__YOUR INSTRUCTIONS__:
Search the records for the word "Darshan" and copy each line in which it appears.

__DATA EXCERPTS__:

BEGIN

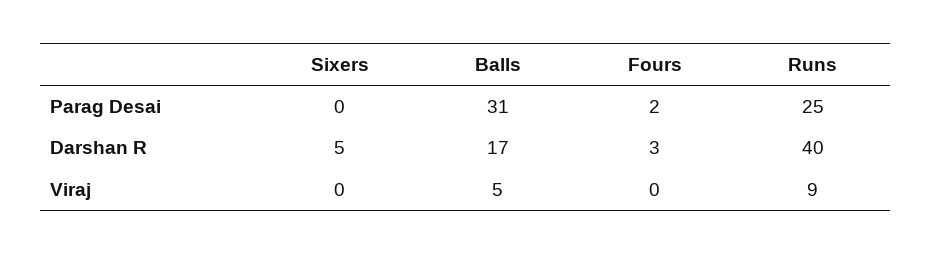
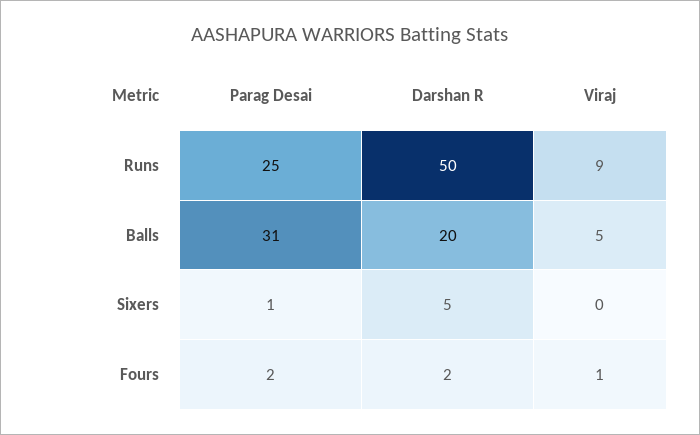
Sixers, Parag Desai: 0 -> 1
Balls, Darshan R: 17 -> 20
Fours, Darshan R: 3 -> 2
Runs, Darshan R: 40 -> 50
Fours, Viraj: 0 -> 1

END

__SOLUTION TO THIS EXERCISE__:
Balls, Darshan R: 17 -> 20
Fours, Darshan R: 3 -> 2
Runs, Darshan R: 40 -> 50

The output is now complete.